The Four Noble Truths of Practice:

  1. All failure is caused by a lack of concentration
  2. Stress and frustration are a lack of concentration
  3. Purposelessness is a lack of concentration
  4. Practice does not make perfect, practice makes permanent

 

One of the biggest hurdles in becoming a musician is learning how to practice.

To paint a familiar picture..

You grind your teeth and groan, committing yourself to one final crack at your solo. Playing it the third time through, you think, “this time, I will play perfectly!” The first few measures go well, and you nail that difficult shift, and wonder what is for dinner. Also, what was that look Suzie gave you today? Did that mean anything? Was she trying to tell you something with her eyes? Can you talk with your eyes? What if human beings didn’t have mouths and could only communicate with their eyes? How would we eat? Can you absorb food through your-
Oh. The piece is over. Was it perfect? You don’t know. You aren’t even really sure at this point how you played through the whole thing without even watching the music. You could try again… or you could just take, like, a five minute break and play Fallout 4. Just five minutes won’t hurt, right?

And, alas, you are surprised when you don’t see any improvement after 3 weeks.

Okay, I will try to keep this short.

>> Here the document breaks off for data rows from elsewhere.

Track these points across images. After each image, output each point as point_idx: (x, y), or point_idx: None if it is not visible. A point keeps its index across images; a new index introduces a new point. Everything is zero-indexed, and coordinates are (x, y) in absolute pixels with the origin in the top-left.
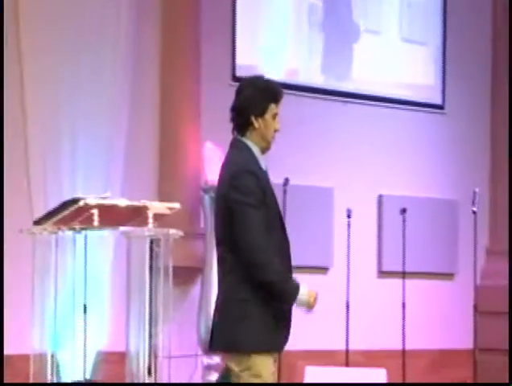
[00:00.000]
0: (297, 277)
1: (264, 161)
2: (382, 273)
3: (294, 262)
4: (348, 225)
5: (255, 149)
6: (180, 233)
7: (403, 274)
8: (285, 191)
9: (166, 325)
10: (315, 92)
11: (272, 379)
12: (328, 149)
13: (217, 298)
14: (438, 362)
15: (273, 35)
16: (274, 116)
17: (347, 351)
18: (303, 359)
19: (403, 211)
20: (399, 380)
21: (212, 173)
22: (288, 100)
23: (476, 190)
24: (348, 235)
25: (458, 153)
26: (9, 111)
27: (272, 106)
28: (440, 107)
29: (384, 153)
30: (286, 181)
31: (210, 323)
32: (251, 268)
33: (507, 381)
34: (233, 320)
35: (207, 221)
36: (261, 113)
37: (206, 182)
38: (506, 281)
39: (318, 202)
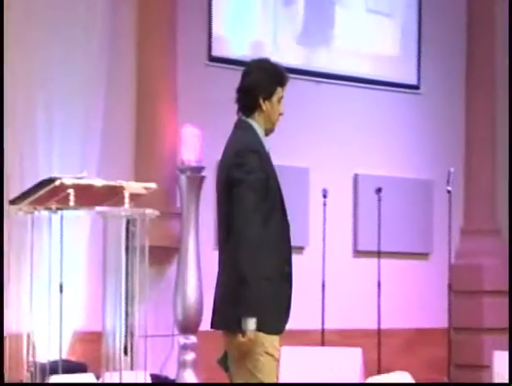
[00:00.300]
0: None
1: (267, 143)
2: (358, 253)
3: None
4: (324, 205)
5: (259, 131)
6: (156, 213)
7: (379, 254)
8: None
9: (142, 304)
10: (289, 72)
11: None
12: (303, 130)
13: (221, 276)
14: (413, 341)
15: (247, 15)
16: (280, 99)
17: (322, 331)
18: (280, 339)
19: (379, 190)
20: (374, 359)
21: (188, 153)
22: None
23: (451, 170)
24: (324, 214)
25: (433, 133)
26: None
27: (279, 89)
28: (416, 87)
29: (359, 133)
30: None
31: (187, 303)
32: (235, 253)
33: (481, 360)
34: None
35: (183, 201)
36: (268, 96)
37: (182, 163)
38: (480, 260)
39: (293, 182)
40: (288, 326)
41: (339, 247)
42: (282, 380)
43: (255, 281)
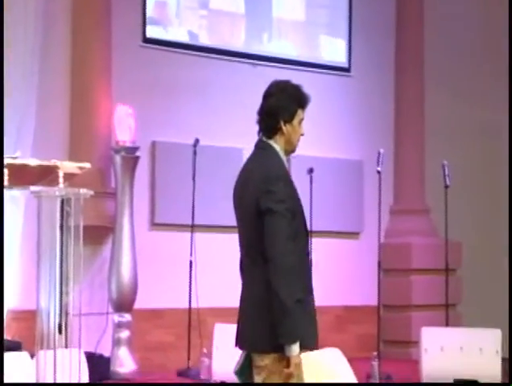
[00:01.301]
0: (208, 235)
1: (286, 163)
2: None
3: (204, 222)
4: None
5: (280, 152)
6: (91, 193)
7: (311, 233)
8: (195, 152)
9: (76, 283)
10: (225, 54)
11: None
12: (237, 111)
13: (248, 299)
14: (343, 318)
15: None
16: (301, 121)
17: None
18: (213, 317)
19: (310, 170)
20: None
21: (122, 133)
22: (199, 61)
23: (381, 150)
24: None
25: (364, 114)
26: None
27: (299, 112)
28: (347, 70)
29: None
30: (197, 142)
31: (121, 281)
32: (274, 282)
33: (409, 336)
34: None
35: (117, 181)
36: (289, 119)
37: (117, 143)
38: (409, 239)
39: (228, 162)
40: (222, 304)
41: None
42: (215, 357)
43: (294, 308)
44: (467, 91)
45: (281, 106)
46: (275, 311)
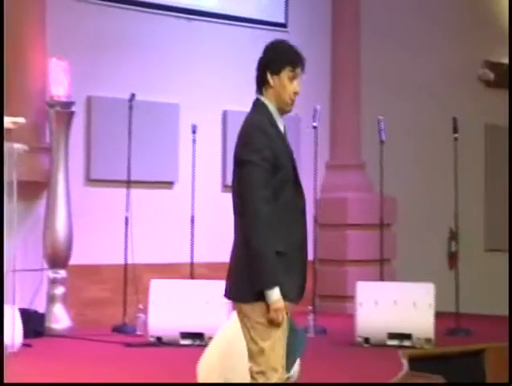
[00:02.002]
0: (145, 191)
1: (282, 121)
2: (227, 187)
3: (140, 178)
4: (194, 141)
5: (271, 108)
6: (25, 148)
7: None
8: (131, 107)
9: (11, 239)
10: (160, 9)
11: None
12: (173, 66)
13: (236, 251)
14: None
15: None
16: (291, 78)
17: (192, 264)
18: (149, 273)
19: None
20: None
21: (56, 87)
22: (134, 16)
23: (318, 106)
24: (194, 150)
25: None
26: None
27: (288, 68)
28: (283, 25)
29: (228, 70)
30: (132, 96)
31: (56, 238)
32: (247, 230)
33: (344, 291)
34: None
35: (52, 136)
36: (276, 71)
37: (52, 97)
38: (345, 195)
39: (164, 118)
40: (158, 260)
41: (208, 182)
42: (151, 313)
43: (269, 255)
44: (403, 46)
45: (269, 59)
46: (250, 259)
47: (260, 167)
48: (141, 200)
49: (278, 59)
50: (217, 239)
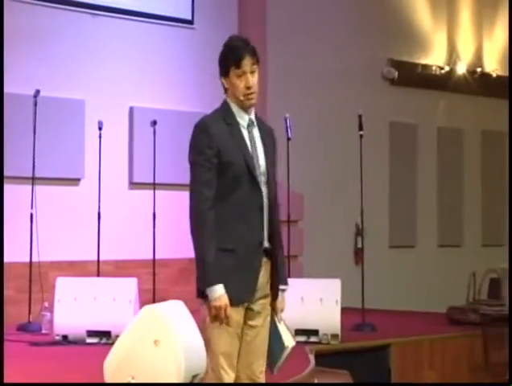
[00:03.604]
0: (50, 188)
1: (250, 117)
2: (133, 185)
3: (45, 175)
4: (100, 137)
5: (233, 105)
6: None
7: (154, 185)
8: (35, 103)
9: None
10: (65, 4)
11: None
12: (79, 62)
13: None
14: (188, 270)
15: None
16: (240, 75)
17: (98, 262)
18: (55, 270)
19: (154, 123)
20: (150, 289)
21: None
22: (37, 10)
23: None
24: (100, 147)
25: (208, 67)
26: None
27: (233, 68)
28: (190, 22)
29: (135, 66)
30: (37, 92)
31: None
32: (191, 228)
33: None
34: None
35: None
36: (225, 75)
37: None
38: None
39: (69, 114)
40: (64, 258)
41: (115, 179)
42: (57, 311)
43: (208, 255)
44: (309, 44)
45: (219, 64)
46: (195, 258)
47: (203, 168)
48: (46, 197)
49: (223, 63)
50: (124, 236)
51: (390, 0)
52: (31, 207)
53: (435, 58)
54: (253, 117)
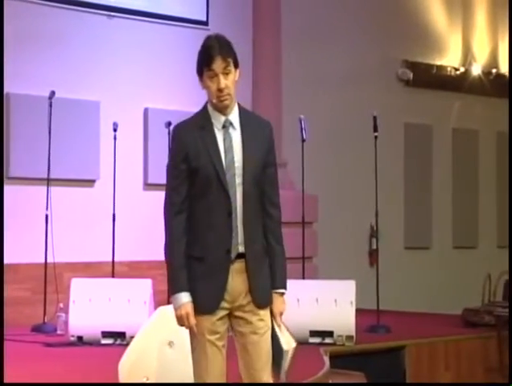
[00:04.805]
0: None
1: (221, 117)
2: (148, 186)
3: (60, 176)
4: (115, 138)
5: (210, 108)
6: None
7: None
8: (51, 104)
9: None
10: (81, 5)
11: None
12: (94, 63)
13: None
14: None
15: None
16: (212, 76)
17: (113, 263)
18: (70, 271)
19: (169, 124)
20: (165, 289)
21: None
22: (53, 12)
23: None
24: (115, 148)
25: None
26: None
27: (205, 69)
28: (205, 23)
29: (149, 68)
30: (53, 94)
31: None
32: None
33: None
34: None
35: None
36: (200, 76)
37: None
38: None
39: (84, 115)
40: (79, 259)
41: (130, 180)
42: (72, 312)
43: (174, 262)
44: (324, 45)
45: (196, 65)
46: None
47: (171, 174)
48: (62, 198)
49: (197, 65)
50: (139, 237)
51: (405, 1)
52: (46, 209)
53: (450, 59)
54: (233, 116)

You have a life. Cello probably isn’t your only interest, so if you are going to practice, don’t waste any time. Below I have outlined the most common practice problems and how to mitigate them.

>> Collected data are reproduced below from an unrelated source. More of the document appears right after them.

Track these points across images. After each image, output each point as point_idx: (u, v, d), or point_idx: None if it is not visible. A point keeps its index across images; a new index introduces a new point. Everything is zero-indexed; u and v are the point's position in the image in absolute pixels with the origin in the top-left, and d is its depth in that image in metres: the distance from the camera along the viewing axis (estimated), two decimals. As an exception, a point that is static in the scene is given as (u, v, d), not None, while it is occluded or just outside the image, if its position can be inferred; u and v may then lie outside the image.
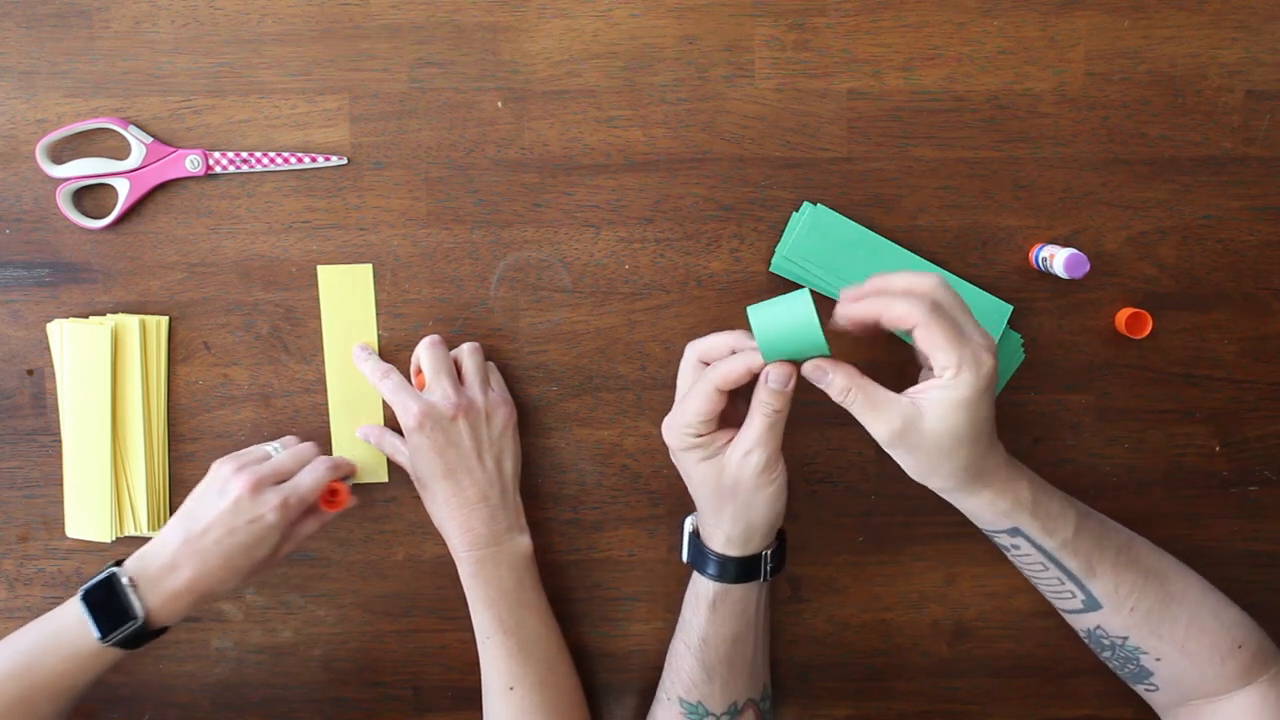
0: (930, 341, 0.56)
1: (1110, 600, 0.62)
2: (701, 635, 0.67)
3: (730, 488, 0.62)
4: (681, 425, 0.62)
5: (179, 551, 0.63)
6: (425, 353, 0.70)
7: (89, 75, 0.71)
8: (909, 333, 0.57)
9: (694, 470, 0.63)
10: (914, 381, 0.59)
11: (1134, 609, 0.62)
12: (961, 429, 0.56)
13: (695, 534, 0.68)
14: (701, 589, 0.66)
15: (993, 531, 0.62)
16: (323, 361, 0.73)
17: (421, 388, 0.69)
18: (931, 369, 0.58)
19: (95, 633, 0.62)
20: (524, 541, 0.70)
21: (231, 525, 0.63)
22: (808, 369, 0.59)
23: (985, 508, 0.60)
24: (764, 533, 0.65)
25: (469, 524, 0.68)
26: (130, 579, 0.63)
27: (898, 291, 0.57)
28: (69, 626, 0.63)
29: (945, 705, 0.77)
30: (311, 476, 0.66)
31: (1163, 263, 0.73)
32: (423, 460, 0.68)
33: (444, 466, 0.68)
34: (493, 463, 0.69)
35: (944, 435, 0.57)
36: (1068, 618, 0.66)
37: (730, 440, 0.62)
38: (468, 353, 0.71)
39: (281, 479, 0.66)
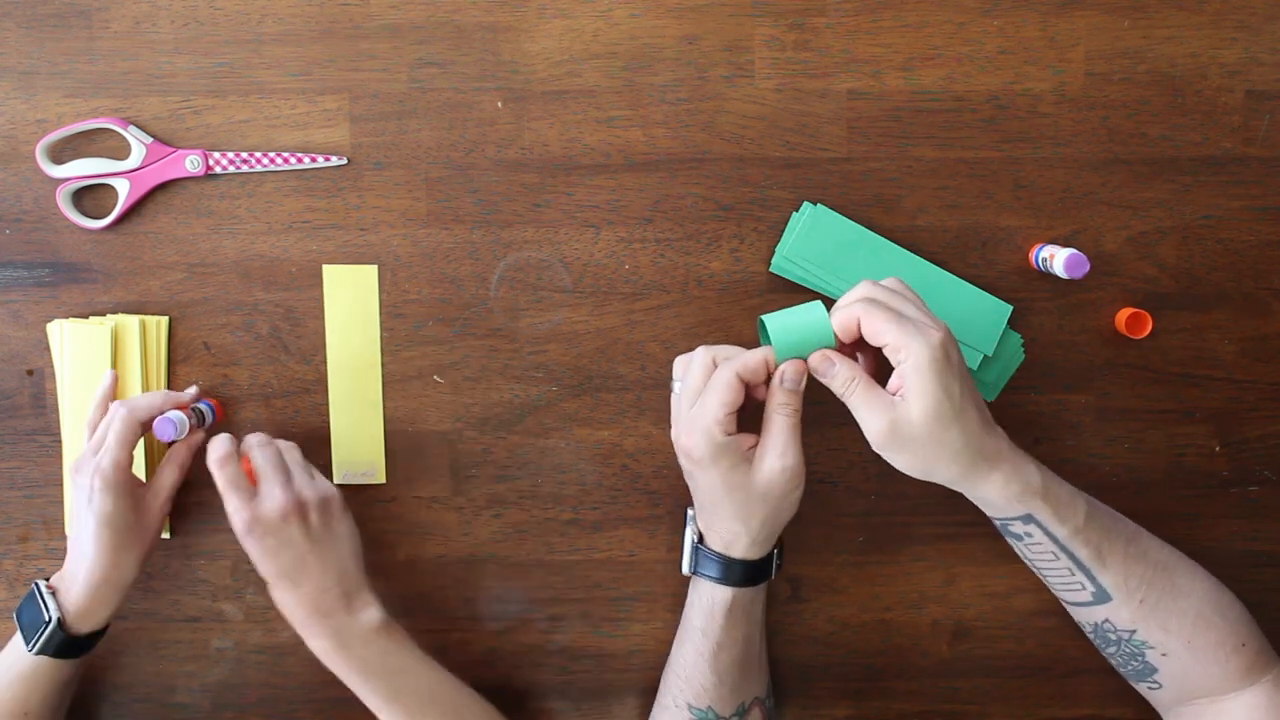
0: (873, 331, 0.58)
1: (1120, 592, 0.62)
2: (717, 642, 0.66)
3: (763, 494, 0.62)
4: (712, 422, 0.61)
5: (70, 562, 0.67)
6: (254, 454, 0.67)
7: (89, 75, 0.71)
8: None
9: (725, 478, 0.62)
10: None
11: (1143, 601, 0.62)
12: (941, 406, 0.57)
13: (699, 542, 0.68)
14: (717, 597, 0.66)
15: (1006, 520, 0.62)
16: (323, 361, 0.73)
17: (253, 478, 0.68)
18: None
19: (24, 644, 0.65)
20: (372, 614, 0.67)
21: (81, 514, 0.66)
22: (814, 360, 0.60)
23: (997, 492, 0.60)
24: (780, 530, 0.66)
25: (313, 616, 0.66)
26: (49, 586, 0.67)
27: (839, 305, 0.60)
28: (11, 647, 0.67)
29: (945, 705, 0.77)
30: (111, 434, 0.66)
31: (1163, 263, 0.73)
32: (258, 561, 0.66)
33: (278, 568, 0.66)
34: (328, 553, 0.67)
35: (929, 419, 0.57)
36: (1075, 612, 0.65)
37: (751, 447, 0.63)
38: (285, 449, 0.69)
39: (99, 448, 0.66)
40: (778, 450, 0.61)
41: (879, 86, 0.71)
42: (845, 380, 0.59)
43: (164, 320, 0.72)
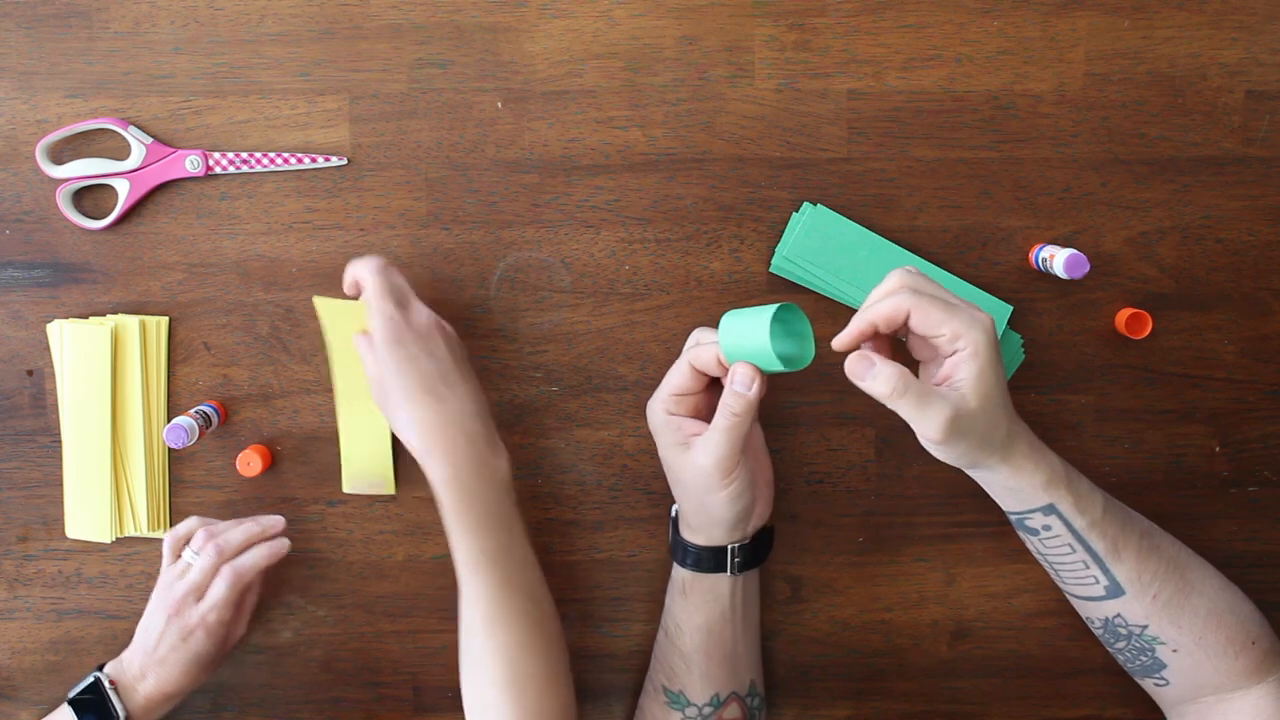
0: (927, 321, 0.56)
1: (1133, 586, 0.62)
2: (675, 621, 0.68)
3: (686, 481, 0.64)
4: (656, 399, 0.65)
5: (143, 662, 0.67)
6: (391, 274, 0.66)
7: (89, 75, 0.71)
8: (903, 337, 0.59)
9: (664, 453, 0.65)
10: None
11: (1156, 596, 0.62)
12: (995, 393, 0.57)
13: (675, 520, 0.69)
14: (675, 575, 0.68)
15: (1026, 512, 0.61)
16: (323, 361, 0.73)
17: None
18: (926, 362, 0.59)
19: None
20: (505, 464, 0.66)
21: (173, 642, 0.66)
22: (850, 365, 0.58)
23: (1025, 480, 0.59)
24: (727, 528, 0.65)
25: (453, 444, 0.64)
26: (111, 681, 0.66)
27: (878, 298, 0.58)
28: None
29: (945, 705, 0.77)
30: (222, 591, 0.66)
31: (1163, 263, 0.73)
32: (401, 373, 0.63)
33: (424, 378, 0.63)
34: (470, 381, 0.66)
35: (988, 407, 0.56)
36: (1085, 607, 0.65)
37: (695, 434, 0.64)
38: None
39: (201, 592, 0.66)
40: (706, 446, 0.62)
41: (879, 86, 0.71)
42: (893, 382, 0.56)
43: (164, 320, 0.72)
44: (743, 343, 0.60)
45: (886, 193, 0.72)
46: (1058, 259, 0.67)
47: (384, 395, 0.65)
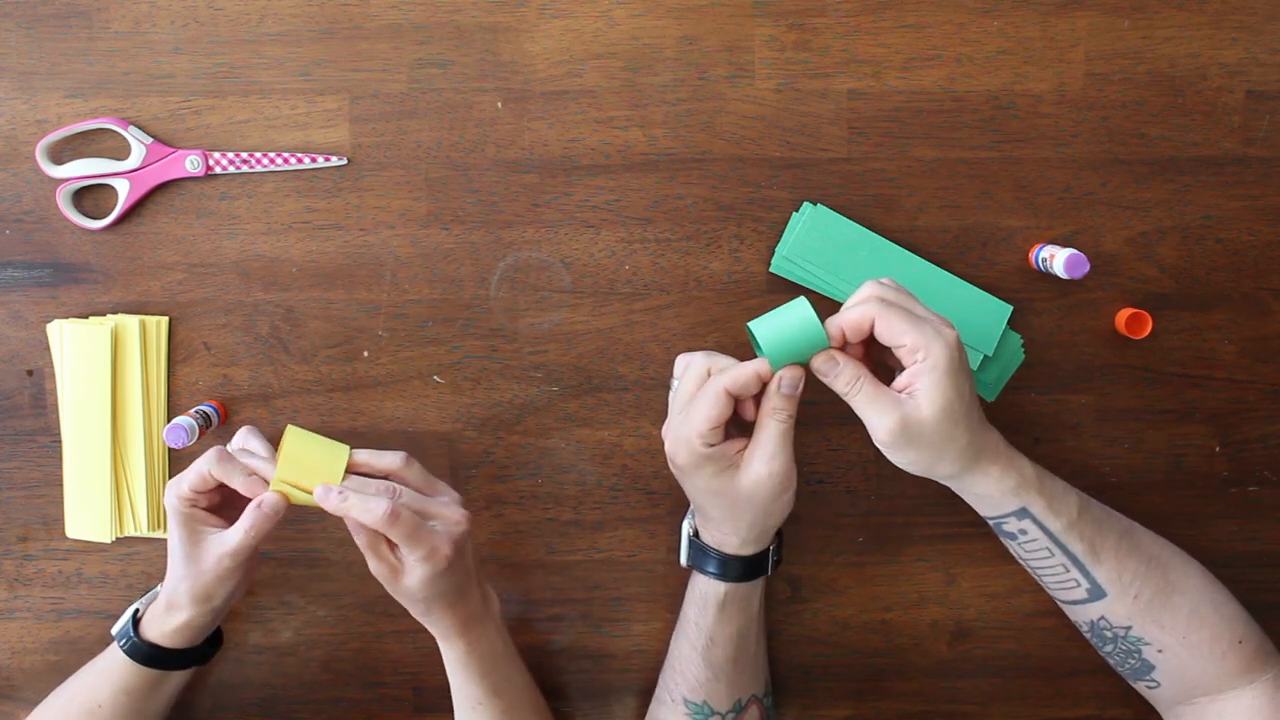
0: (891, 330, 0.58)
1: (1114, 587, 0.62)
2: (709, 636, 0.67)
3: (748, 497, 0.62)
4: (694, 434, 0.60)
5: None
6: (415, 468, 0.65)
7: (89, 75, 0.71)
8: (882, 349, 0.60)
9: (709, 484, 0.62)
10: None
11: (1137, 596, 0.62)
12: (954, 405, 0.57)
13: (695, 537, 0.68)
14: (710, 590, 0.66)
15: (1000, 517, 0.62)
16: (323, 361, 0.73)
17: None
18: (902, 369, 0.59)
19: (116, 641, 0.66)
20: (496, 602, 0.69)
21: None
22: (818, 360, 0.60)
23: (993, 486, 0.60)
24: (774, 531, 0.66)
25: (468, 611, 0.66)
26: (158, 588, 0.67)
27: (849, 305, 0.60)
28: (112, 649, 0.67)
29: (945, 705, 0.77)
30: (192, 468, 0.63)
31: (1163, 263, 0.73)
32: (451, 579, 0.63)
33: (464, 581, 0.65)
34: (472, 557, 0.66)
35: (941, 418, 0.57)
36: (1071, 611, 0.65)
37: (740, 450, 0.62)
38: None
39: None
40: (766, 455, 0.61)
41: (879, 86, 0.71)
42: (850, 380, 0.59)
43: (164, 320, 0.72)
44: (794, 343, 0.59)
45: (886, 193, 0.72)
46: (1058, 259, 0.68)
47: (430, 591, 0.63)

Getting Started: Personally, I find this to be the most difficult task. If you have a particularly busy day, set a timer for your practice so that you are not distracted by watching the clock. Make sure you have water nearby, and that the room you are in is at a comfortable temperature. Turn off your phone! That tweet can wait- I promise.

Purpose: Even if you only have 15 minutes to practice, you can get a lot done provided that you keep a clear purpose. I love to have small post-it notes on hand to jot down notes for tomorrow’s practice so that I know what to work on. Post-it notes are also helpful to keep you focused on just a few measures. Put one at the beginning and at the end of the section you want to drill- this will force you to stick to this passage until you have accomplished your goal. Mindlessly running through pieces is your worst enemy. Find your weakness, and make a plan to fix it.

Using your tools: If you were taking a math test and were given the option to use a calculator, would you? Of course! The same thing goes with a metronome. They can be difficult to get used to, but when you learn how to use one properly, it will improve the efficiency and accuracy of your practice tenfold. Likewise, use a drone for tuning difficult passages.

Physicality: Believe it or not, playing cello is very similar to playing a sport. You should warm up before you play and stretch afterwards to avoid injuries. I highly encourage a weekly practice of something like ballet, yoga, or hip-hop dance. Not only will this keep you limber and help protect you from injury, but activities that make you use very specific muscles will give you a better understanding of how your body works, and therefore, how employ the best technique possible.

Finally, don’t let practice become a chore. You may not love it every day, but make sure you are not hating it. Find pieces you enjoy playing, and remind yourself often why you decided to work at this. Remember, if it was easy, everyone would do it.